Two blocks over we stop near a long line of banana palms, the earth beneath them a mass of sweet potato vine. I ask about sharing and fairness and their answer stops me in my tracks.
“You don't create fences with 'fairness', it just evolves,” Duncan says, adding there is a long list of words the people in the USF neighbourhood are averse to using, including ‘investing and community’.
“We're not a community, we're a neighbourhood. Community includes everyone, but ‘neighbourhood’ starts in your own street,” Duncan says.
“It's amazing how the old farmers knew that, if your neighbour wasn't doing well, then you weren't doing well. Society had to be self regulating.”
Due to the unquantifiable need of those within the neighbourhood, Duncan and Caroline have set up a few general rules.
‘People in the neighbourhood are able to pick what they need for 24 hours, so there's no wastage,” Caroline says.
“We don't talk 'fairness' because we have people who are 90 years of age who are growing avocado trees and that's their entire contribution, so how do you measure that against someone who can dig for half a day?”
In the event of an abundance from a certain tree, in this case bananas, the fruit is distributed at working bees with the elderly made a priority.
“This offers them connection and engagement with their neighbours. Some of our neighbours have come from farming backgrounds so they know when to plant certain varieties and how to work the soil,” Duncan says.

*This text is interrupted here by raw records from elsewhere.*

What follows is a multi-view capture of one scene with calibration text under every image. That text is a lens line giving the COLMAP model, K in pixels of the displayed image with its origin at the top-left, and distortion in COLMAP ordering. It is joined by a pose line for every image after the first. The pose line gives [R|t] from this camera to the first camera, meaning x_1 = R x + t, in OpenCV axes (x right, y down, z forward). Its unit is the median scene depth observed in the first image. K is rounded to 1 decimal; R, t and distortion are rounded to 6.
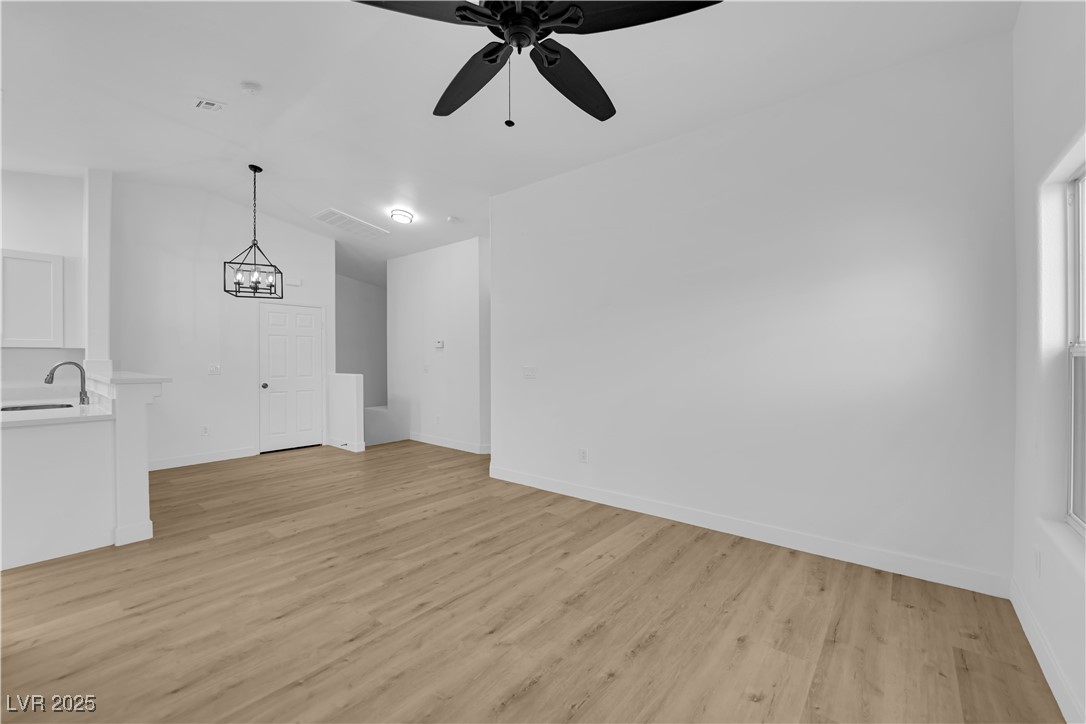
lens RADIAL K [[438.2, 0, 546.2], [0, 438.2, 362.4], [0, 0, 1]] dist [-0.013812, -0.001448]
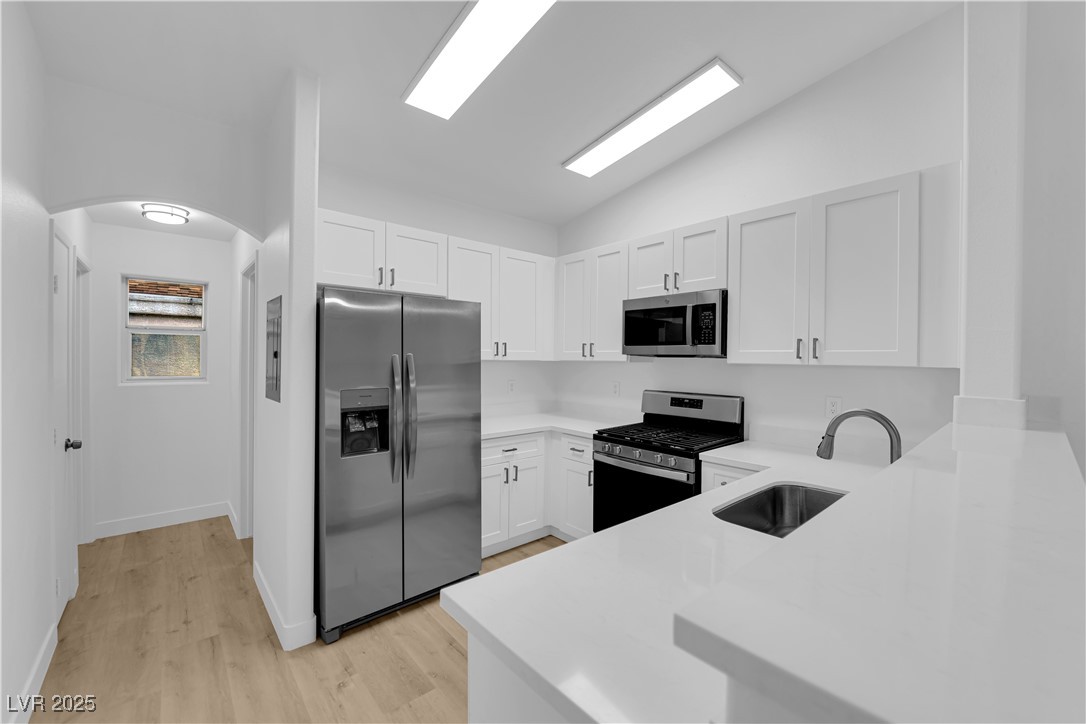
lens RADIAL K [[438.2, 0, 546.5], [0, 438.2, 360.3], [0, 0, 1]] dist [-0.013812, -0.001448]
pose [[-0.167910, 0.007162, -0.985776, -0.691443], [-0.019462, 0.999755, 0.010578, -0.044959], [0.985610, 0.020962, -0.167729, 0.797516]]
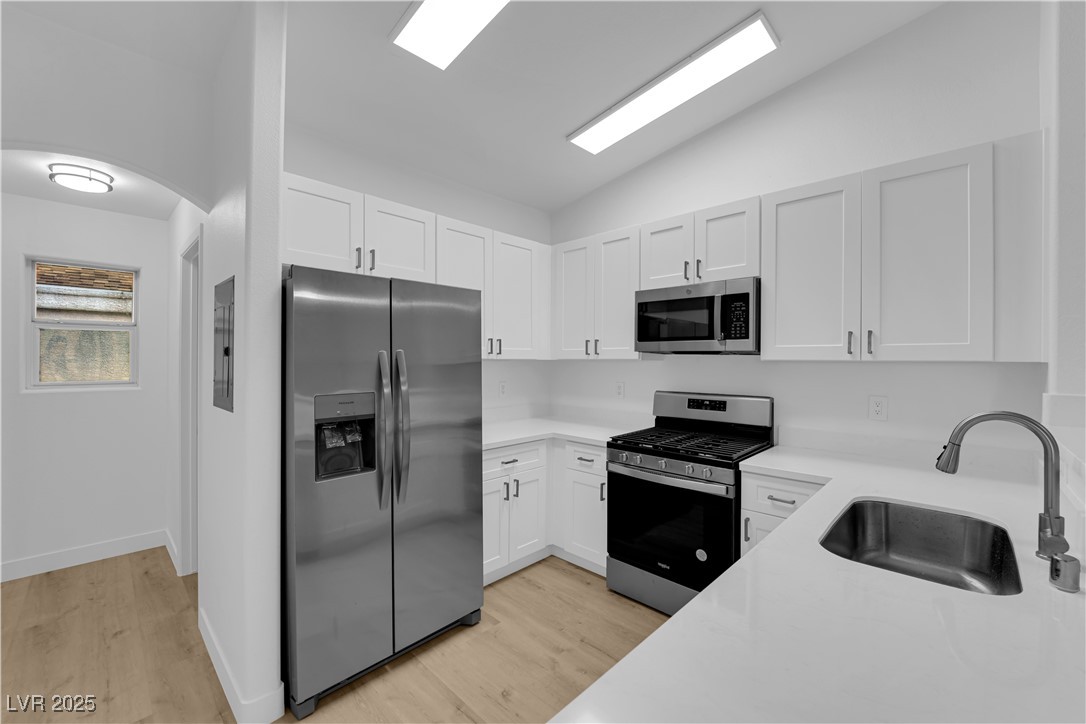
lens RADIAL K [[438.2, 0, 545.9], [0, 438.2, 360.0], [0, 0, 1]] dist [-0.013812, -0.001448]
pose [[-0.083560, 0.003507, -0.996497, -0.786605], [-0.014392, 0.999885, 0.004725, -0.036573], [0.996399, 0.014736, -0.083500, 0.706234]]
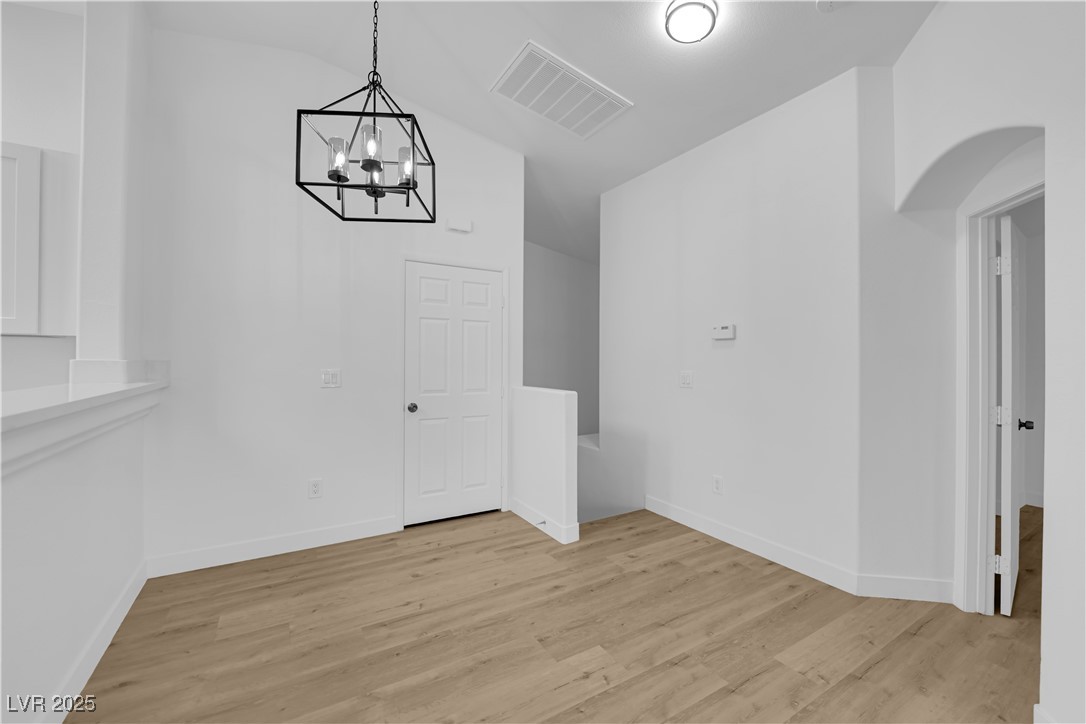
lens RADIAL K [[438.2, 0, 547.2], [0, 438.2, 360.3], [0, 0, 1]] dist [-0.013812, -0.001448]
pose [[0.944566, 0.005601, -0.328275, -0.484669], [-0.009289, 0.999910, -0.009667, -0.006145], [0.328191, 0.012181, 0.944533, 0.853991]]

“It’s an amazing resource - their knowledge and instinct can’t be recorded.”
With a wide variety of high producing plants including tomato, citrus, avocados, lettuce and herbs, I ask whether there is any fear of outsiders coming in and harvesting without permission.
“There’ll always be people who come in and we have to let them know we’re a sharing society and we only pick what is needed for immediate consumption and that nothing happens by chance - people have done a lot of hard work to make it what it is,” Duncan says.
With more and more people in the Urban Food Street neighbourhood wanting to contribute, Duncan and Caroline say their working model is already a success.
“It’s showing people that you can make a model work and do something alternative and make it work,” Caroline says.
“It’s an organic evolution. The more people you get doing their verges, the more produce you get - it’s self perpetuating,” she says, adding plans usually just get in the way of work.
“Rather than sitting down and wasting time creating a masterplan and a set of guidelines and a strategy...we talk to people.
“We do it in the moment and when someone says, ‘I want to do something’ we say, ‘alright, here’s a verge. What do you want to grow?’”
“It’s not an endless dialogue - you have a chat and then you make it happen.”